These last few weeks have been very work busy and, more importantly, wet. Let's face it, digging is a bind at any time, and digging in the rain is one of the most unappealing pastimes I can imagine. Except perhaps wet-paint observing. Or poo tasting. Anyway, I digress...
Things are growing well at the vicar's garden: the potatoes look very happy; the broad beans are in flower; the second planting of peas are creeping up the netting; and there are lots and lots of blackcurrants on the bushes. The goosegogs are a disappointment, as once again they've been covered in mildew, in spite of our radical pruning. Rob's sprayed them with some stuff, but it doesn't seem to have made much difference so far. We'll keep trying. On Sunday, we planted out the spaghetti squash and the tomatoes, so the only major things left to plant are the sweetcorn and the squashes/courgettes. Julia's in charge of germination, so hopefully they're growing gently as we speak.

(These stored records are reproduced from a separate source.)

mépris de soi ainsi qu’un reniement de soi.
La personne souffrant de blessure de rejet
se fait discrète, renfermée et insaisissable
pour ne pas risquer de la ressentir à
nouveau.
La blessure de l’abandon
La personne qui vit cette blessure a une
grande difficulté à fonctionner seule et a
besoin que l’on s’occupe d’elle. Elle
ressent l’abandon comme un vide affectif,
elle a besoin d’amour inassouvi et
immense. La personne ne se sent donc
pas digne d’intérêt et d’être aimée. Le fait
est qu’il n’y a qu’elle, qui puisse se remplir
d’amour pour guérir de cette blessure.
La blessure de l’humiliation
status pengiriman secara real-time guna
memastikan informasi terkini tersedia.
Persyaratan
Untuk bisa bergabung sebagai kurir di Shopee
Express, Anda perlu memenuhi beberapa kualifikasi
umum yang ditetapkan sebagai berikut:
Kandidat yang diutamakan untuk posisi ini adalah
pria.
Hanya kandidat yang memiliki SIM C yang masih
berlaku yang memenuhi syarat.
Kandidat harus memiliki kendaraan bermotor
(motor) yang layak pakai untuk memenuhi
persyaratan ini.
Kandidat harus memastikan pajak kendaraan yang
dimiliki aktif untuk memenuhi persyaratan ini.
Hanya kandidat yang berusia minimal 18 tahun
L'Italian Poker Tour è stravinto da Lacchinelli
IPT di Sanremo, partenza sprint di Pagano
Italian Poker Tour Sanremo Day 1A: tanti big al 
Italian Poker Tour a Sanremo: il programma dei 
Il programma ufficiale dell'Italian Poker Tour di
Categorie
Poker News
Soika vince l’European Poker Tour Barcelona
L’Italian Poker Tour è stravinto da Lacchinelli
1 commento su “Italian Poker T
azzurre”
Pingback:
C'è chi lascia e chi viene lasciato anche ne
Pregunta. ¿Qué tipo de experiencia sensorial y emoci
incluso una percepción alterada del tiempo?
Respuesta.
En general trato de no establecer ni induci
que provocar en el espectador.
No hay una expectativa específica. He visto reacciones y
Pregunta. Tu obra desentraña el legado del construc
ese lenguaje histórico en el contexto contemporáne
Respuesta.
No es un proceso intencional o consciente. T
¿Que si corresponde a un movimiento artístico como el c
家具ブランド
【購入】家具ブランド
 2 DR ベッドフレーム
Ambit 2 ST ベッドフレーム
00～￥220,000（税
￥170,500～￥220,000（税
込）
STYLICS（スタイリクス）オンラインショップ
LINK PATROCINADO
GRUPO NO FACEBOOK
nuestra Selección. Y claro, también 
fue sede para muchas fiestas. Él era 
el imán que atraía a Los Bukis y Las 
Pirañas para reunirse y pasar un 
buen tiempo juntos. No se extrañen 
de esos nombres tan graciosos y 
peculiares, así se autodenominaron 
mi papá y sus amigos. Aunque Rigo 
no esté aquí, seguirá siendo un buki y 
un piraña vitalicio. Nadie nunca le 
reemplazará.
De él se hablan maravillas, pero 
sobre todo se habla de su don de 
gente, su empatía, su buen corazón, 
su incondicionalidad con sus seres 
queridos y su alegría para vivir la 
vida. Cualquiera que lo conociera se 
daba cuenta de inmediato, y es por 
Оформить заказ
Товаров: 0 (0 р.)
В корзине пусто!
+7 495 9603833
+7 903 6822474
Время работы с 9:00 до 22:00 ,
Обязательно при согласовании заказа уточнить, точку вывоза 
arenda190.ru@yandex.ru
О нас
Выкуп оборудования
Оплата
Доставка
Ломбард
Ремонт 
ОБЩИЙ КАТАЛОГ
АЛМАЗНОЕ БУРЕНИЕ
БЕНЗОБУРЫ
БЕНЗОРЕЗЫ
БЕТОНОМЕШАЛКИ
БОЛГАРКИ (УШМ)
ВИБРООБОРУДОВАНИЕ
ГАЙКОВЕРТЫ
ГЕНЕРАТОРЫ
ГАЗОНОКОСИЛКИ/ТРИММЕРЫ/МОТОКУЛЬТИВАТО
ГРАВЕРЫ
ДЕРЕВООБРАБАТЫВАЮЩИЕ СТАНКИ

Plot 9, however, has been quite neglected in the post-rain fight to get the Vic's back on track. However, we spent a reasonable amount of time up there on Sunday and planted out globe artichokes and did some weeding. We also got accosted by one of the old boys who has the allotment opposite ours. The conversation went something like this:
Old Boy: There's something that's puzzling me
Me: Oh yes?
OB: Why have you put two trenches here, right in the middle of the allotment?
Me: That's for asparagus
OB: Well, yes, but you'll have to wait two years for that.
Me: We know that
OB: Why haven't you put it at the ends of the allotment? There's no sense putting it in the middle.
Me: Eurm, because we wanted to?
OB: But it doesn't make sense.
Me: All of this top bit is going to be permanent - fruit bushes and the like - so it doesn't matter that we won't get an asparagus harvest for a couple of years.

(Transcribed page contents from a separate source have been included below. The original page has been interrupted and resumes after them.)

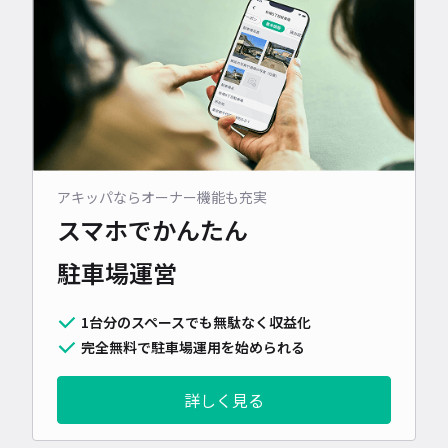
アキッパならオーナー機能も充実
スマホでかんたん
駐車場運営
1台分のスペースでも無駄なく収益化
完全無料で駐車場運用を始められる
詳しく見る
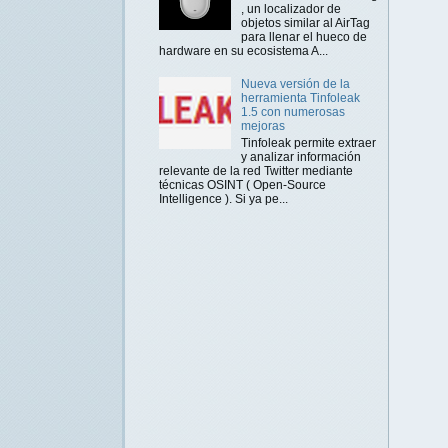
, un localizador de
objetos similar al AirTag
para llenar el hueco de
hardware en su ecosistema A...
Nueva versión de la
herramienta Tinfoleak
1.5 con numerosas
mejoras
Tinfoleak permite extraer
y analizar información
relevante de la red Twitter mediante
técnicas OSINT ( Open-Source
Intelligence ). Si ya pe...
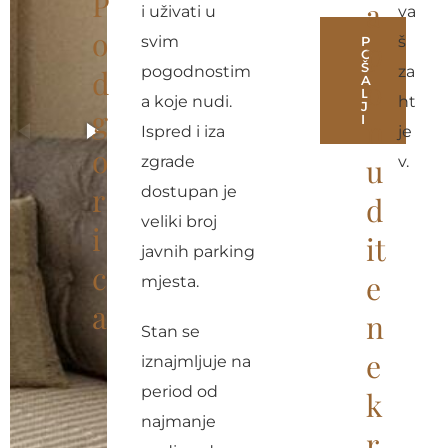
P
a
i uživati u
va
o
svim
š
P
p
O
Š
pogodnostim
za
d
A
o
L
a koje nudi.
ht
J
g
I
n
Ispred i iza
je
o
A
u
zgrade
v.
l
r
dostupan je
d
t
veliki broj
i
it
e
javnih parking
c
e
r
mjesta.
a
n
n
Stan se
a
e
iznajmljuje na
t
period od
k
i
najmanje
v
r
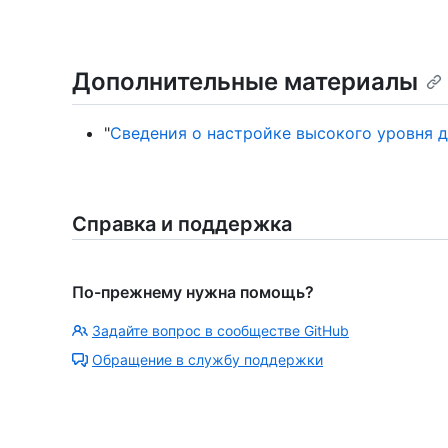
Дополнительные материалы
"
Сведения о настройке высокого уровня 
Справка и поддержка
По-прежнему нужна помощь?
Задайте вопрос в сообществе GitHub
Обращение в службу поддержки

....and on, and on, and on. We apologise now for not posting a notice explaining exactly what we are planning to do, and justifying our reasons for putting the plants where we've chosen to put them. Had we realised quite the level of interrogation we'd have to endure, we'd have personally spoken to you, Mr Old Boy, before putting spade to earth. As it is, you'll just have to lump it.
Talking of spades, earth and lumps, the soil at the allotment seems beautiful - Rob's done most of the digging up there (planted so far: cabbages, purple sprouting, beetroots, turnips, asparagus pea) - but the spits I've turned over have been good crumbly stuff, with far fewer stones than the vicar's, so there's even chance for the carrots!